The reason we want to buy trophies is that you have the ability to do two things. Number one: be able to get equity payouts to investors. What I mean by equity payout is how we look at an investment—we assume that the M&A market, which I’ve said has collapsed, never comes back. Now, that doesn’t mean we don’t ever think we’ll have a chance of selling our businesses—we might end up selling our businesses. I would quickly say that if you have a top-tier asset, you’ve got a chance of selling your business because your asset might compete for capital relative to potential buyers, but we don’t count on it. That was the vast majority—95% plus—of all private equity on a historic basis over the last three decades: they exited through a corporate transaction.
Tim Powell: What do you classify as a trophy asset? Can you go into that? Because I think the last 10 years have been about core rock and shale plays, but Pengrowth, which you just closed on via Cona Resources in Canada, is heavy oil, water floods.
Adam Waterous: Sure. Essentially, “trophy” sounds somewhat subjective—like you’re talking about a painting, where what’s a trophy painting is in the eye of the beholder. But you can actually do it just through arithmetic, and essentially, you need three things to have a trophy asset.
The first is you need a very large resource base—a long reserve life. The reason you need a long reserve life is that this is a volatile industry, and if you have a short reserve life index, during a period of low commodity prices, you may be selling off a substantial portion of your asset at low prices. With a long reserve life, you protect yourself against that volatility.
The second thing you need is high margins. By high margins, I mean after royalties and operating costs—what are your netbacks?
And then the third thing you need is an attractive sustaining capital base. A key way of evidencing a trophy asset is: what percent of your cash flow do you have to spend to hold the asset flat? I would quickly say that this criterion is where a very high percentage—but not all—of shale oil assets really fall down: they require $55 oil, and a very high percentage of their cash flow is devoted just to holding the asset flat because of the rapid declines in the business.
So, when we put those three things together, we’re looking for a business that provides substantial free cash flow after holding production flat. Why that’s important is we’re looking for a suite of assets that have those characteristics that allow us to effectively dividend out our investments. To give you a sense, it’s partially tied to the reserve life index, but we want to be able to—when we make an investment—dividend out our equity, assuming we have modest leverage, entirely in a reasonable period of time, and then effectively, we’re just playing with the profits.
Now, that is not historically how the business has financed itself or the investing approach. Instead, it’s been entirely capital gains-driven, where 100%—or more than 100%—of the cash flow has been reinvested to grow reserves and production on the expectation of a capital gain. But for that to work, you need a robust M&A market, and we don’t think that M&A market is coming back anytime soon. So, that’s how we’re approaching it.
Now, the trick in investing in trophies in the oil and gas business—like it is in any industry—is that the trophies tend to be very expensive. Top-decile, the best assets—everybody wants those. So, the art, so to speak, is how to get them at a good deal. That’s why we focus on what are generally described as special situations—which is kind of fancy finance talk for “something has gone wrong with the business.” Often, it’s because there’s been too much leverage in the business, but that’s not always the case. The business has to be recapitalized, restructured, repositioned.

Directive 1:
According to the trophy asset interview, what three things does a trophy asset need? List them.

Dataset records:
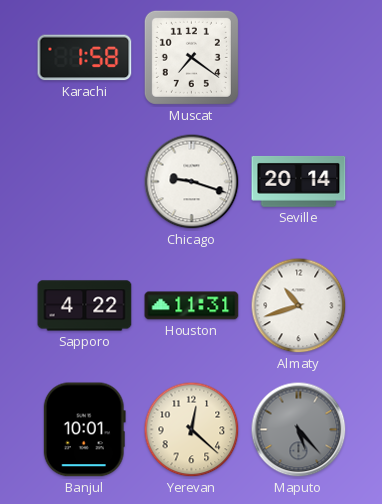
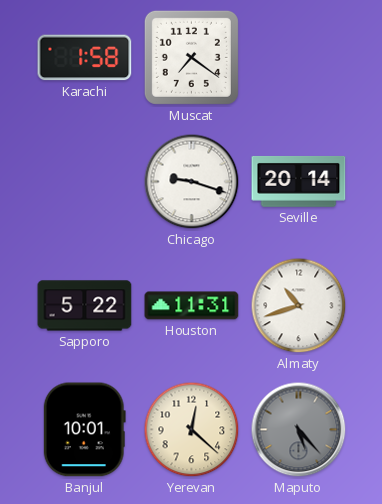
Sapporo: 4:22 -> 5:22
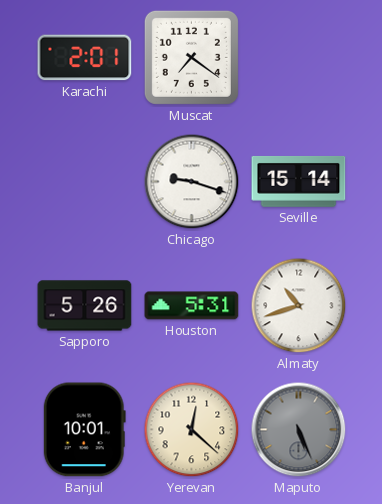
Karachi: 1:58 -> 2:01
Seville: 20:14 -> 15:14
Sapporo: 5:22 -> 5:26
Houston: 11:31 -> 5:31
Maputo: 5:23 -> 5:26
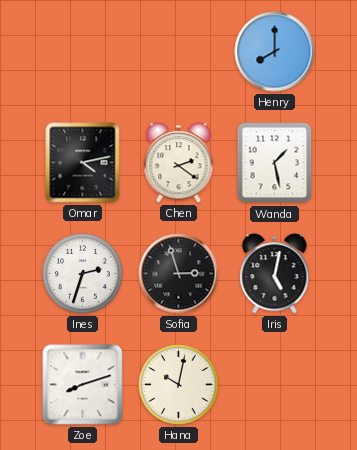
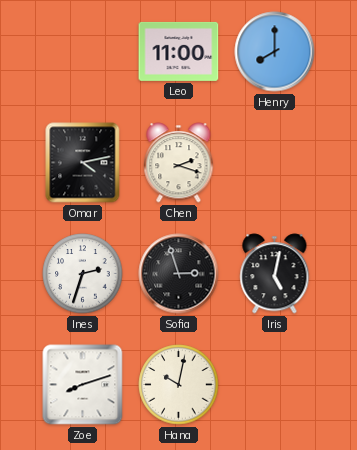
Leo: none -> 11:00
Chen: 2:21 -> 2:18
Wanda: 1:28 -> none
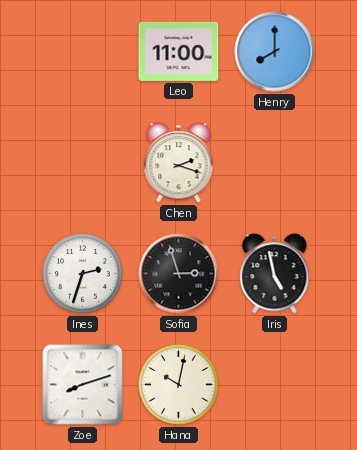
Omar: 4:13 -> none
Iris: 5:02 -> 4:58
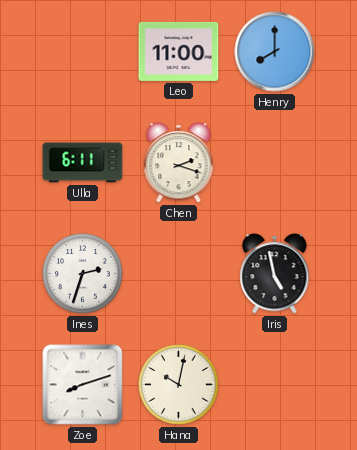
Ulla: none -> 6:11
Sofia: 2:57 -> none
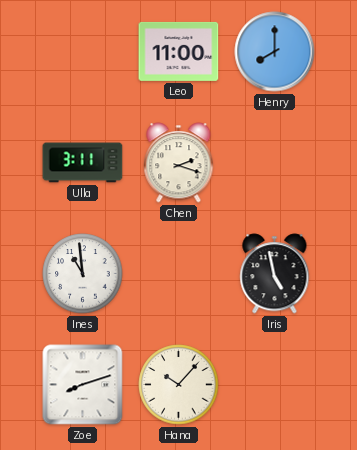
Ulla: 6:11 -> 3:11
Ines: 2:33 -> 10:59
Hana: 10:02 -> 10:07
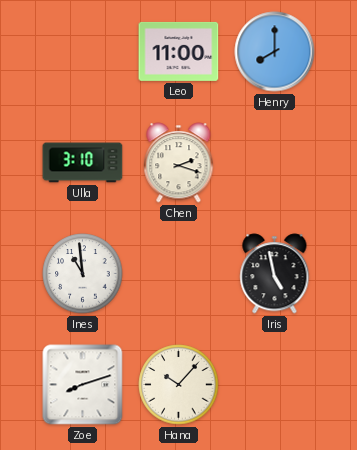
Ulla: 3:11 -> 3:10
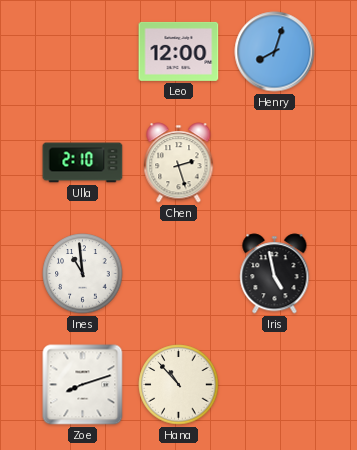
Leo: 11:00 -> 12:00
Henry: 8:00 -> 8:03
Ulla: 3:10 -> 2:10
Chen: 2:18 -> 2:27
Hana: 10:07 -> 10:53
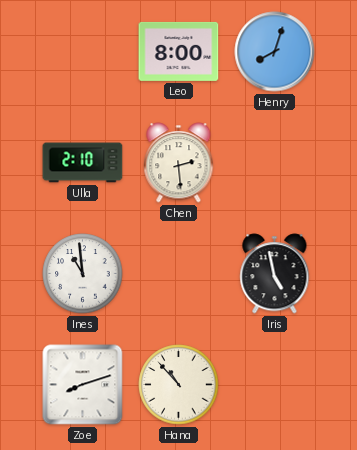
Leo: 12:00 -> 8:00
Chen: 2:27 -> 2:29
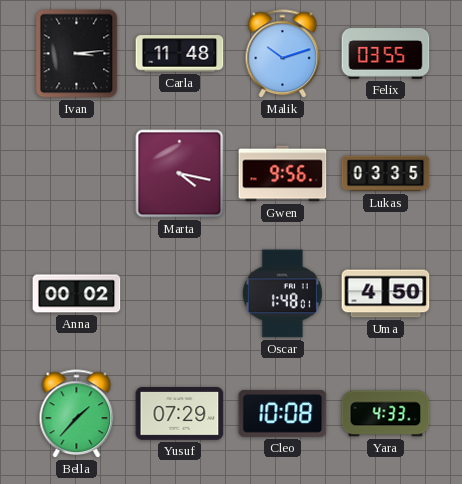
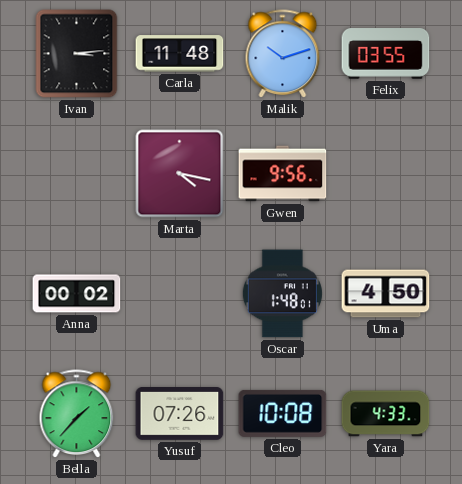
Lukas: 03:35 -> none
Yusuf: 07:29 -> 07:26
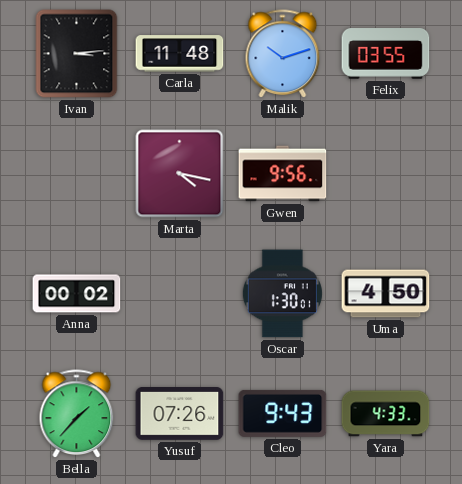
Oscar: 1:48 -> 1:30
Cleo: 10:08 -> 9:43
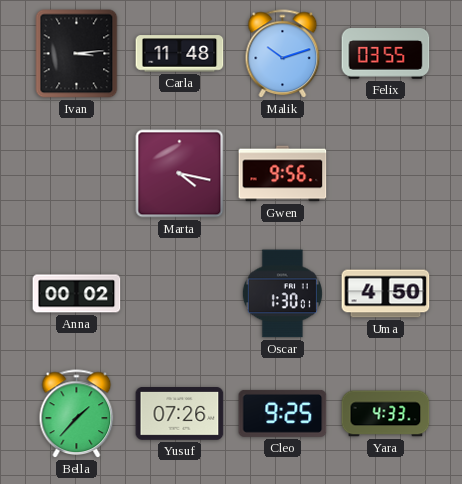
Cleo: 9:43 -> 9:25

Directive 2:
Output the listing, from the line containing "Lukas: 03:35 -> none" down to the end of the listing, as a JSON list of strings with one string per line. Include both ends, leave out blank lines and omit the picture lines.

Reply 1:
1. A very large resource base, meaning a long reserve life
2. High margins, meaning netbacks after royalties and operating costs
3. An attractive sustaining capital base

Reply 2:
[
  "Lukas: 03:35 -> none",
  "Yusuf: 07:29 -> 07:26",
  "Oscar: 1:48 -> 1:30",
  "Cleo: 10:08 -> 9:43",
  "Cleo: 9:43 -> 9:25"
]